We appreciate the logistical hoops public companies are having to work through to prep for earnings calls given disparate locations and other pressing operational matters. The cherry on top is when companies take extra care to have an adult conversation with investors about the state of operations despite the limited visibility that 99% of companies have. There are a few examples, perhaps none better than SS&C Technologies (tkr: SSNC).
Institutional investors are financial partners and deserve a baseline level of transparency from public company management teams. We are not suggesting that management teams share their internal op reviews and budgets with investors, but a high-level sensitivity analysis that frames best, worst and mid-case scenarios is extremely helpful. Rather than describe with words we point you to SS&C’s scenario analysis published as part of last evening’s earnings call (see slides 4 and 5 HERE). This is a great example for other public companies to follow.
We are also fans of companies that play offense during a difficult economy rather than failing to act. SS&C checks the box here as well. While moving approximately 22,500 employees to a work from home environment within two weeks, SS&C managed to integrate one acquisition (Algorithmics, more on that) and execute several others including Captricity with its AI/OCR-powered Vidado product, CLPSI and its BPM offering that serves life insurers (announced April 21st) and Innovest which was announced yesterday.
Algorithmics’ risk management offering provides SS&C with a larger footprint in the front office. We recall Algorithmics from years past when it competed against Barra and Risk Metrics when all were standalone companies. We recently had the opportunity to demo Algorithmics as part of SS&C’s Singularity offering. It is intuitive and rich with data which enables risk managers, credit analysts, quant analysts and the like to get creative in modeling various “what if” portfolio scenarios.

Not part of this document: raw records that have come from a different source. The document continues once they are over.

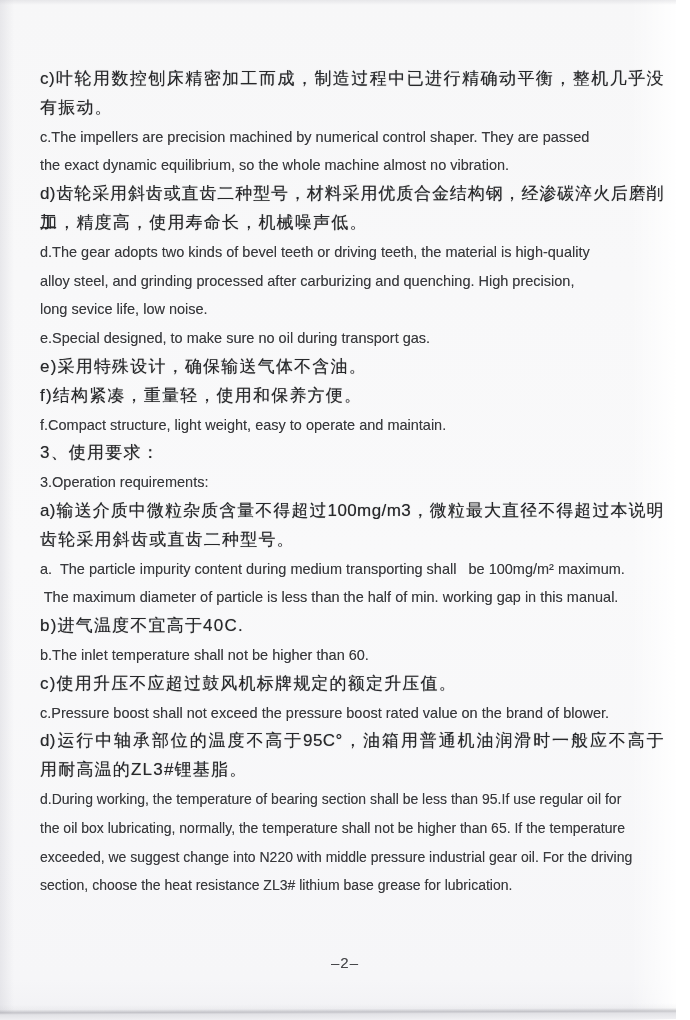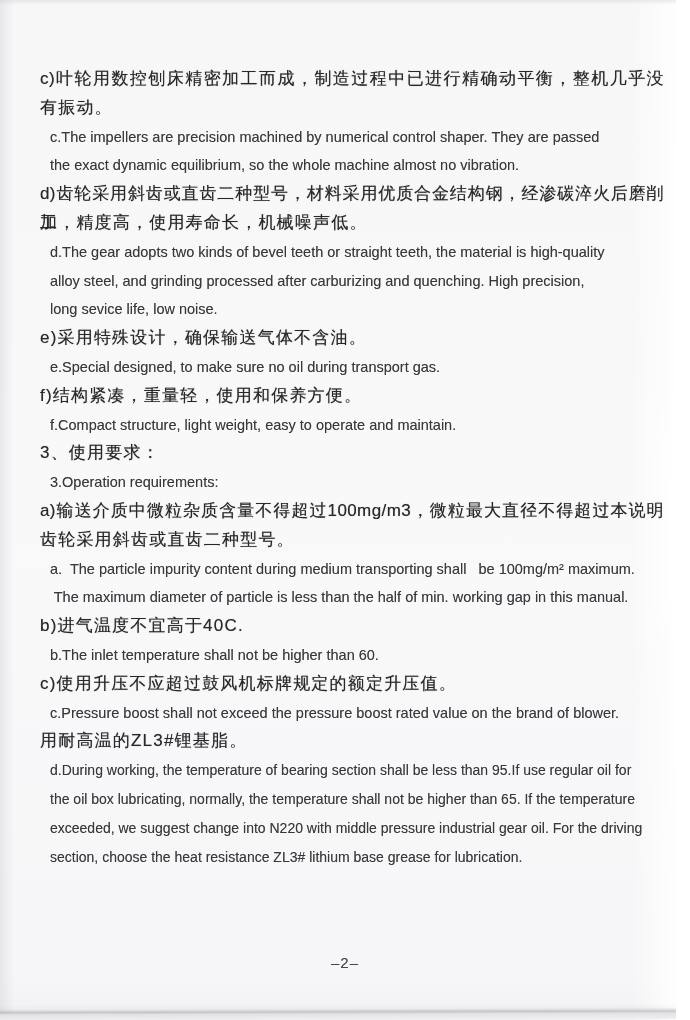"c.The impellers are precision machined" .en { margin-left: 10px -> none }
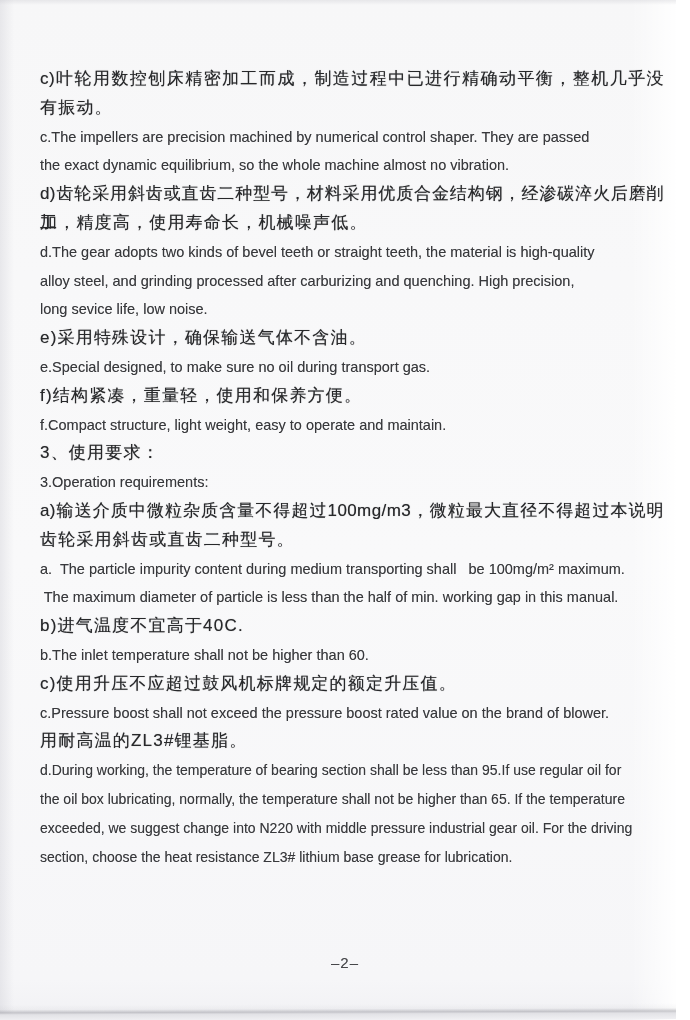"d.The gear adopts two kinds" div.line { text: straight -> driving }
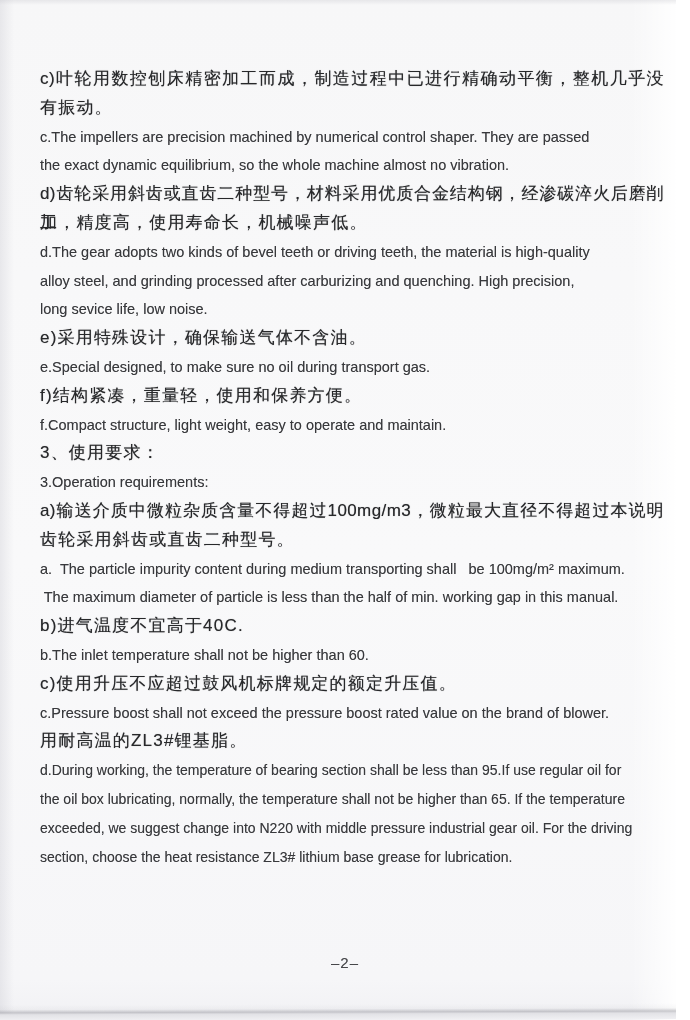"e)采用特殊设计，确保输送气体不含油。" div.line { order: before "e.Special designed, to make sure" -> after "e.Special designed, to make sure" }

Outsourcing – taking a page out of Amazon’s book with AWS. In the early days of AWS small firms like ours built their entire platform on top of AWS (still true today for many startups). Many large enterprises first dipped their toe into the AWS waters by using AWS to cost-effectively add remote server capacity as needed. We expect investment managers to do the same with SS&C coming out of this COVID crisis. Investment managers that experienced operational hiccups with their own processes and were forced to call on SS&C’s Outsourcing capability to meet service delivery requirements are prime candidates to explore an Outsourcing relationship with SS&C, if for no other reason than as a risk mitigation strategy. More to come on the Outsourcing theme as we plan to host a podcast episode on the subject in May.